The first step in solving this problem is to note that we can assume that at the beginning of each day, we sell all the stocks we own and start afresh (with however much money we have at that point). For example, if an investment strategy calls for buying 6 units of stock 2 on day 3 and selling them on day 6, we can form the following equivalent strategy:
* day 3: buy 6 units of stock 2 ; day 4: sell 6 units of stock 2
* day 4: buy 6 units of stock 2 ; day 5: sell 6 units of stock 2
* day 5: buy 6 units of stock 2 ; day 6: sell 6 units of stock 2
Once we have made this observation, it becomes clear that we can treat each day greedily: on each day, we want to maximize the return over the following night, subject to how much money we currently have to invest. But this is just the knapsack problem: for day d, stock s has cost PR_[s,d], and will yield profit PR[s,d+1]-PR[s,d]. So, for the first night, we can solve the knapsack problem and find out the maximum amount of money we can have at the beginning of day 2 after selling off our investment. Then this new amount of money becomes the size of the knapsack in the subsequent knapsack problem for the second night, and so on.
We have to solve O(D) knapsack problems, and each will take O(S*m) where m is the maximum amount of money we make.
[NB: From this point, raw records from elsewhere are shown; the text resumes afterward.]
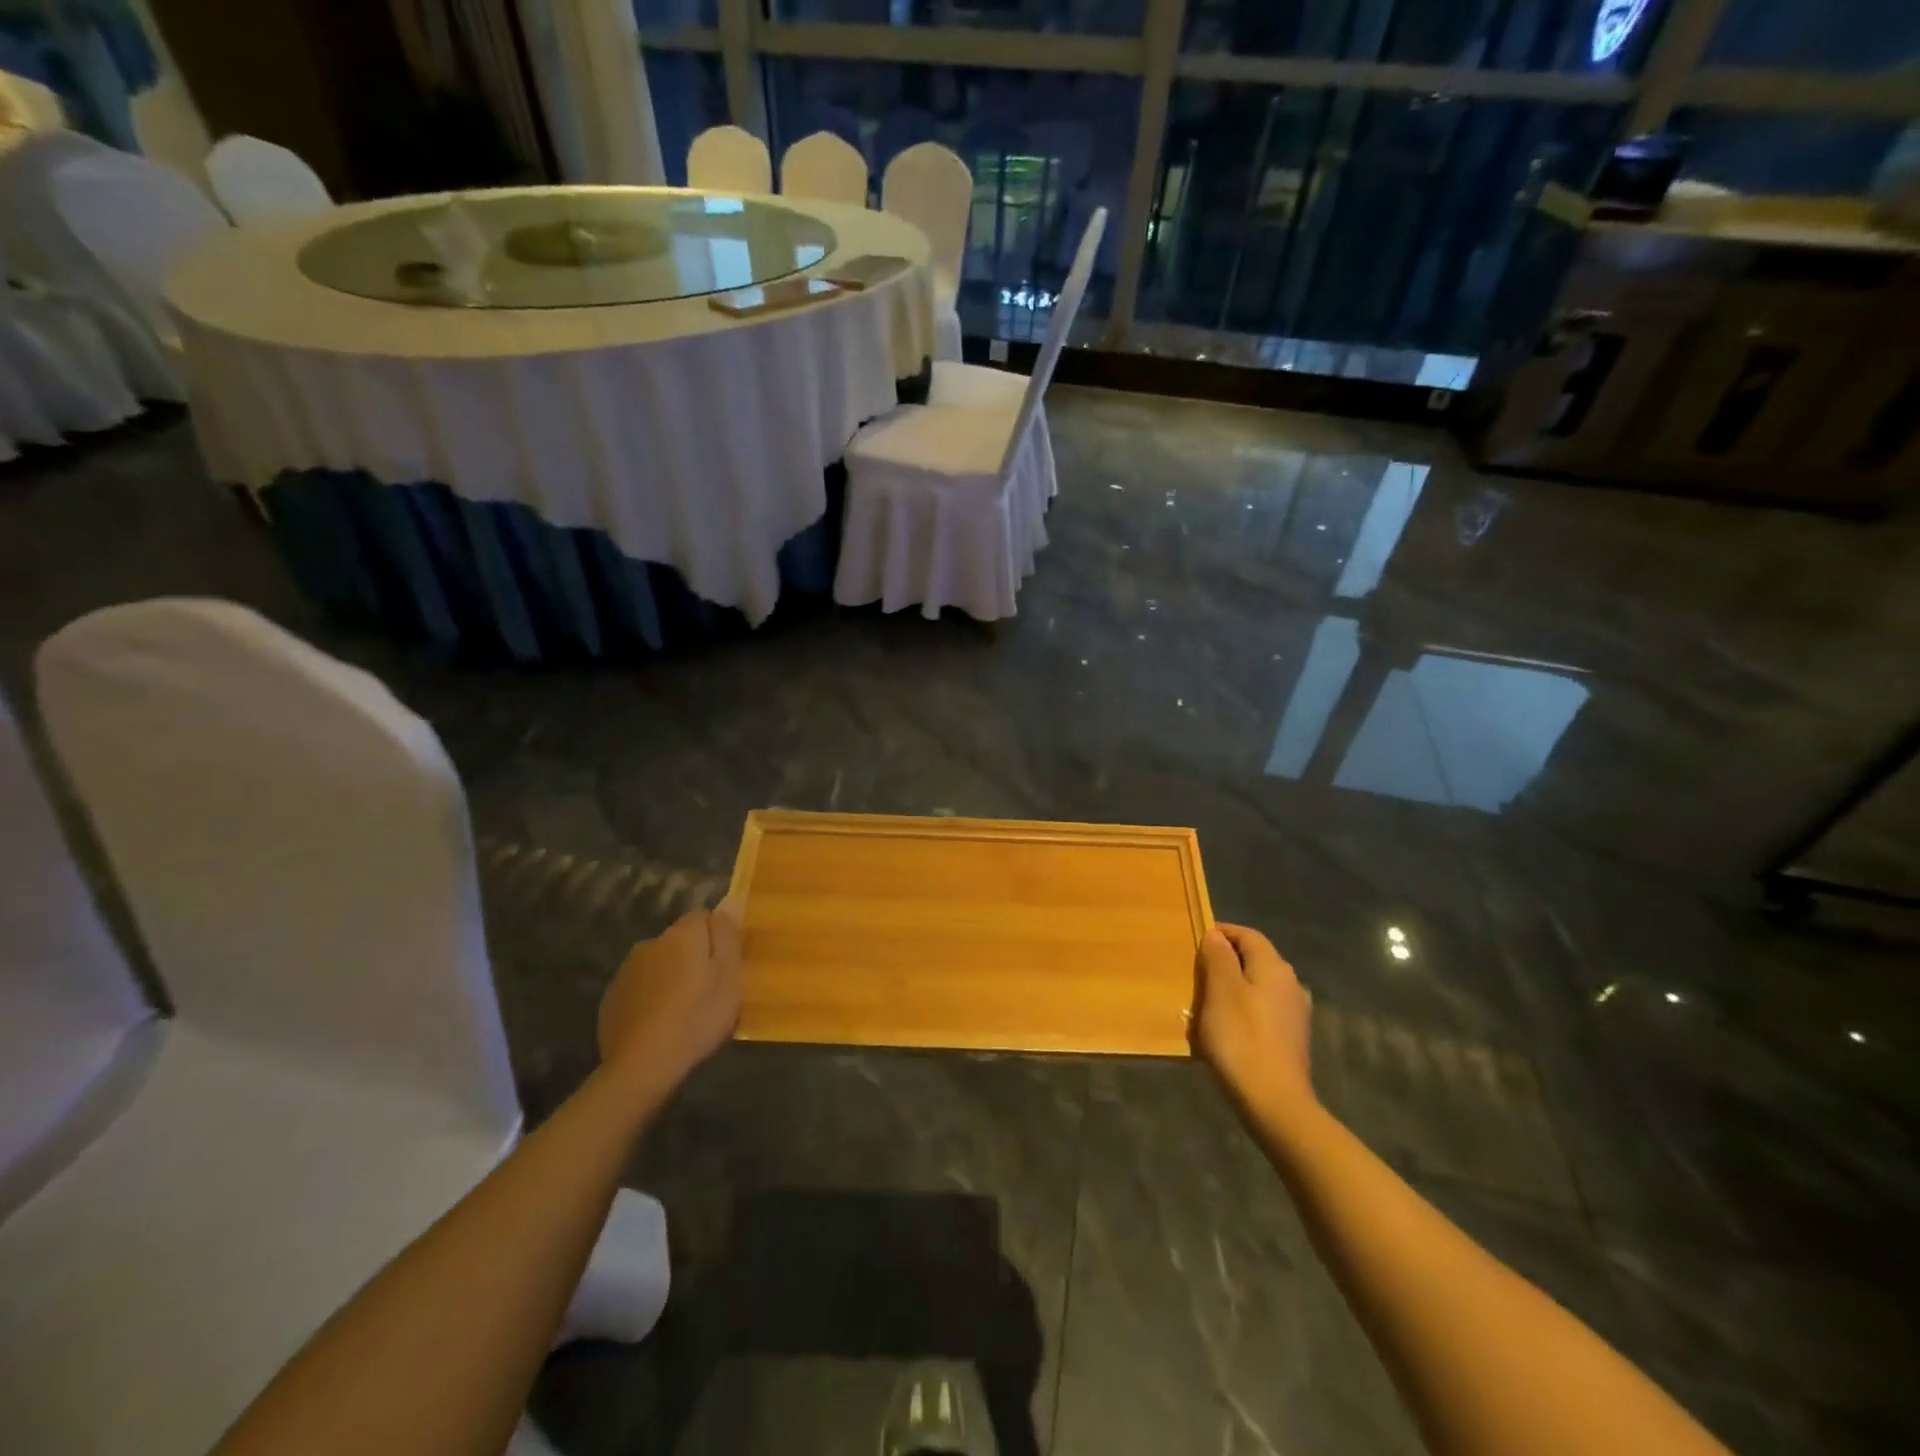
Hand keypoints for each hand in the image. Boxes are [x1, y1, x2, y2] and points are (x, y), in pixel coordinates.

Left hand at [598, 899, 743, 1090]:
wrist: (642, 1065)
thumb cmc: (697, 1017)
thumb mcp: (728, 976)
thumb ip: (728, 935)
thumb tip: (729, 899)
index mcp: (681, 935)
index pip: (702, 915)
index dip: (717, 936)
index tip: (726, 963)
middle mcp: (650, 943)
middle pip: (679, 940)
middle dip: (692, 956)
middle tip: (709, 989)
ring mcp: (626, 971)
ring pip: (658, 963)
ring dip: (670, 976)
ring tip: (684, 1009)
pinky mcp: (611, 998)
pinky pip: (640, 987)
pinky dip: (650, 997)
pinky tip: (659, 1023)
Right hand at [1190, 923, 1315, 1119]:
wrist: (1275, 1102)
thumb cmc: (1241, 1038)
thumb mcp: (1220, 991)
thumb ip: (1218, 958)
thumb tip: (1216, 935)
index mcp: (1274, 967)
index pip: (1248, 935)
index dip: (1223, 932)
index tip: (1197, 940)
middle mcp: (1291, 984)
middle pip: (1256, 960)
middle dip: (1227, 960)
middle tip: (1197, 972)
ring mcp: (1295, 1013)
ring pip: (1259, 986)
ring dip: (1234, 987)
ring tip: (1207, 1001)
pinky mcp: (1292, 1039)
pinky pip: (1263, 1010)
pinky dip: (1244, 1009)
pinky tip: (1227, 1028)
Thus the whole algorithm runs in O(D S m), which should run in time.
Code by Bruce Merry follows:
/*
PROG: stock
LANG: C++
*/
#include <fstream>
#include <algorithm>
using namespace std;
#define MAXS 51
#define MAXD 11
static int prices[MAXD][MAXS];
static int mout[500005];
int main()
{
ifstream in("stock.in");
ofstream out("stock.out");
int S, D, M;
in >> S >> D >> M;
for (int i = 0; i < S; i++)
for (int j = 0; j < D; j++)
in >> prices[j][i];
for (int i = 1; i < D; i++)
{
for (int j = 0; j <= M; j++)
mout[j] = j;
for (int s = 0; s < S; s++)
{
int p = prices[i - 1][s];
int po = prices[i][s];
for (int k = p; k <= M; k++)
{
int trg = mout[k - p] + po;
if (trg > mout[k]) mout[k] = trg;
}
}
M = mout[M];
}
out << M << "\n";
return 0;
}